____ Text shown


    • I think I understand what you’re asking, but I’m not 100% sure – an example would be great. As a quick sidenote – if you need very granular control over the serialization and deserialziation processes – you’ll probably want to look at a custom Serializer/Deserializer. Cheers – and waiting for an example,
      Eugen.

  • Maksim Murujev

    Will this work with Spring AMQP ??

    • Well, AMQP is just the underlying protocol so it should work perfectly fine. That being said – I haven’t tried that combination before.

  • sprewell

    Hi! First of all, I´d like to thank you for your great tutorial.

    About this post, exists any way to create an annotation to use in fields, in order to use in a custom serilization? I mean, for example in the next POJO

    public class User {

    public int id;

    public String name;

    @IgnoreOnLog// custom annotation to avoid print this field in log

    public String pass;

    }

    Can I define a custom Serializer that i can use to write as string on loggers without print fields annotated with @IgnoreOnLog on any class? How it will be?

    Using GSON i have done it with a custom ExclusionStrategy, but i would like to do it using Jakson

    Thanks in advance!

  • Kunal Patel

    Hi, thanks for the concise and to-the-point tutorial.

    I wanted to check that – how I can ignore null/empty values while serialization. I have rest API in spring and want to ignore null/empty values for given POJO while serialization in JSON response. And I am using jackson for all json utilities.

    Thanks in advance.
    /kp

  • Kent Johnson

    Thank you very much! This worked perfectly for me.

  • Manish Dubey

    Thank you very much!!! Great tutorial for custom serialization.

  • Przemek

    Hi,
    Is another, simpler way to define User serialization in Item class ? I don’t want to define custom serializer and modify User class definition. Is it necessery to define own serializer when only one field (which is the type of another class- like User in example) must be serialized differently from default ?

    • Grzegorz Piwowarek

      I think that MixIn is what you might be looking for
      http://wiki.fasterxml.com/JacksonMixInAnnotations

    • Przemek

      @grzegorz_piwowarek:disqus ty for reply.

      Ok, i have solution for such cases:

      public abstract class ItemMixIn extends Item{
      @Override

      @JsonSerialize(using = UserAsIdSerializer.class)

________
____ Dataset extract

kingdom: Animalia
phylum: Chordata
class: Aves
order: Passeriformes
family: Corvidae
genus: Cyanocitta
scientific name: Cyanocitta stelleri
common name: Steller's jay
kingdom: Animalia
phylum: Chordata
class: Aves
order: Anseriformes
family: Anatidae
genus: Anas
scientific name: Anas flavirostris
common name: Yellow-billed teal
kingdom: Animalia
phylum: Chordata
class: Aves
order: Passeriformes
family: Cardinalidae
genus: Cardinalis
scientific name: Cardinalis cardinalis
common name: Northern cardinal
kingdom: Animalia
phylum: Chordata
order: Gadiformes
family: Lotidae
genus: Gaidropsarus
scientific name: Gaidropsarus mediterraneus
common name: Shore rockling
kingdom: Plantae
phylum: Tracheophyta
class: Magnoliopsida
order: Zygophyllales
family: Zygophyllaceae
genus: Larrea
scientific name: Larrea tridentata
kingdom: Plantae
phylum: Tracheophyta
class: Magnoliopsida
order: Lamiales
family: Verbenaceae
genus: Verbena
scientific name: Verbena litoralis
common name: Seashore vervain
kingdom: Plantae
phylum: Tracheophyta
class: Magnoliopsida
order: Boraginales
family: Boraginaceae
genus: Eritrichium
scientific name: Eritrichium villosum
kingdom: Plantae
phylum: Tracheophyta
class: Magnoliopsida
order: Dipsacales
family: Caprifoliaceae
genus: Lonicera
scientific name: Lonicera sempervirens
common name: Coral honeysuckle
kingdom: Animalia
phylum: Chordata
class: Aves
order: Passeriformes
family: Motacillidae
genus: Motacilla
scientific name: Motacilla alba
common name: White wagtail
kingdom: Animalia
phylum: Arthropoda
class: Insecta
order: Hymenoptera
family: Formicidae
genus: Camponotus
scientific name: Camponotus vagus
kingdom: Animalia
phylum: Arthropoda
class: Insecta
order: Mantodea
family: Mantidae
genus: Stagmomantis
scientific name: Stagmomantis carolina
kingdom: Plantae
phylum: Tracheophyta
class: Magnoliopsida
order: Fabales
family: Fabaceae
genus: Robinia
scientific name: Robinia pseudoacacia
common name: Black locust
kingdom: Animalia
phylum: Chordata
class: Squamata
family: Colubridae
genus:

________

→ Exercise directions:
Continue the comment thread about custom Jackson serialization from the point where it stops. The rows have no connection to the comment thread about Jackson serialization.

→ Answer for this exercise:
      public abstract User getOwner(); //should be defined in Item.class
      }

      class UserAsIdSerializer extends JsonSerializer{
      @Override
      public void serialize(User user, JsonGenerator gen, SerializerProvider serializers) throws IOException, JsonProcessingException {
      gen.writeString(user.getId());
      }
      }

  • Rafał

    What do :
    public ItemSerializer() {
    this(null);
    }

    ?

    • Grzegorz Piwowarek

      Default StdSerializer has null as a handledType(which is equal to Object.class) so here we are just following this convention

      • Rafał

        Thank you Grzegorz 🙂

  • Grant Walker

    What is the difference between the 2 constructors?
    Is there a way to create a new constructor that accepts my own parameters?

    • Grzegorz Piwowarek

      The default constructor encapsulates the internal logic that handles “null” as an Object.class which makes it more user-friendly. Of course your can create your own constructors but you need to handle super class constructors properly.

      • Grant Walker

        How would I go about doing that? Is there an example somewhere?

        • Grzegorz Piwowarek

          Well, it’s just about the passing the right params to the super() call in the constructor’s body. I have a feeling you might be asking the wrong question. What are you exactly trying to do?

          • Grant Walker

            When I serialize a User (for example) I need it to be apart of a larger response that includes other key/value pairs. My thoughts are, if I can pass in a map of key/values when serializing a user, my result can look something like this
            Map
            {
            data: user,
            key1: value1,
            key2: value2,
            key2: value3,

            }

  • Mani Kasiviswanathan

    Great article. It helped me very much to custom serialize a Hash table.